她不知道林若甫與我同行,堅持將身邊最得力的女史青蘋派來與我,我不敢辭,只是偎著她低低婉婉道:
“娘,我就去那邊看看,沒有事,我很快便回來。”
我和若甫抵達江南時,正是臘月初八,寒風陣陣,凌空揚起了細碎的雪屑,橋邊支起了舍粥的粥棚,旌旗上飄著一個大大的“明”字,那些衣衫襤褸的乞丐捧著殘破的陶碗沿街排起了長長的隊,皆是老弱病殘,都張著凍得烏青的嘴唇瑟瑟地巴望著。

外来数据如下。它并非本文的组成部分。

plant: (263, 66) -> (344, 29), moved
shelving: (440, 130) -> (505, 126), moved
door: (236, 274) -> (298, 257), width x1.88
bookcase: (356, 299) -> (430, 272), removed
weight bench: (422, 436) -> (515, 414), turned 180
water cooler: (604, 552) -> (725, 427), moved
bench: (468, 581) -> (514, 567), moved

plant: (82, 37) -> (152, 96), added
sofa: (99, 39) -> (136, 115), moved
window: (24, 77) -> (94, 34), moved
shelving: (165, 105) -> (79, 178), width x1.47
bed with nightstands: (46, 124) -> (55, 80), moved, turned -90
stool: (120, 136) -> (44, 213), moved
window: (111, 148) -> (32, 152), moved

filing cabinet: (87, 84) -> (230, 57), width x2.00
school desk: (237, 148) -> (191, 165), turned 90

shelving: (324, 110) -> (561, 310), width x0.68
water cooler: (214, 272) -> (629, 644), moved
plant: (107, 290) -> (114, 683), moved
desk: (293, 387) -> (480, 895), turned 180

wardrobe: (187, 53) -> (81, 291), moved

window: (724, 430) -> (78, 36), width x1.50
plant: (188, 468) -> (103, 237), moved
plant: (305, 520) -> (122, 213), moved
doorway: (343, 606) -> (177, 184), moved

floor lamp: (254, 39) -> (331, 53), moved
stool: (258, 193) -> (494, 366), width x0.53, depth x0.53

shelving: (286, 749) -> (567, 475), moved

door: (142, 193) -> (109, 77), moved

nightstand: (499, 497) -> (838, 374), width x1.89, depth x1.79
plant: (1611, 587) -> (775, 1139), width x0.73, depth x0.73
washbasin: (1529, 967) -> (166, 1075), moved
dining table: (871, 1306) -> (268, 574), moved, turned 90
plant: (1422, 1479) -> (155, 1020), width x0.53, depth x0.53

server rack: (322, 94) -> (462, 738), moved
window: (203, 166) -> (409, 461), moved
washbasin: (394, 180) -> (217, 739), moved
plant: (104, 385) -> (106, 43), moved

馬車悠悠行至明家,若甫騎著一匹棗紅駿馬跟在車后,我掀開車簾對他招了招手:
“若甫,待會我自己進去罷,你先回客棧。”
見他遲疑了一下,欲言又止,我望著他那副端謹肅穆的臉孔,微生一笑道:
“你瞧你,明明是人家里遭了不幸,你跟了去,倒像是我受了委屈,替我打抱不平去的——好啦,放心罷,我不信他們家主母是只老虎,能活吃了我。”
在富麗繁華的江南,明宅的建筑實在談不上奢豪,甚至可以用樸拙來形容,狹小的天井里,仰頭便望見沉朽的雕窗吱吱呀呀地半開著,北風呼嘯,吹來薄雪化在古舊凹凸的青石板上。
明家的女主人是一位行止端莊、神容慈藹的老婦人,那份南方女子特具的柔婉,時常令我想起遠在澹州的姆媽。我第一次見到她時,她一身素凈簡樸的衣裳,拄著鳩杖恭身徐趨著迎至前堂,待要下拜行禮,我趕忙上前攙挽住她,饒是如此,還是低眉斂目,盈盈褔身與我作了一禮,又教她的兒子們與我叩頭。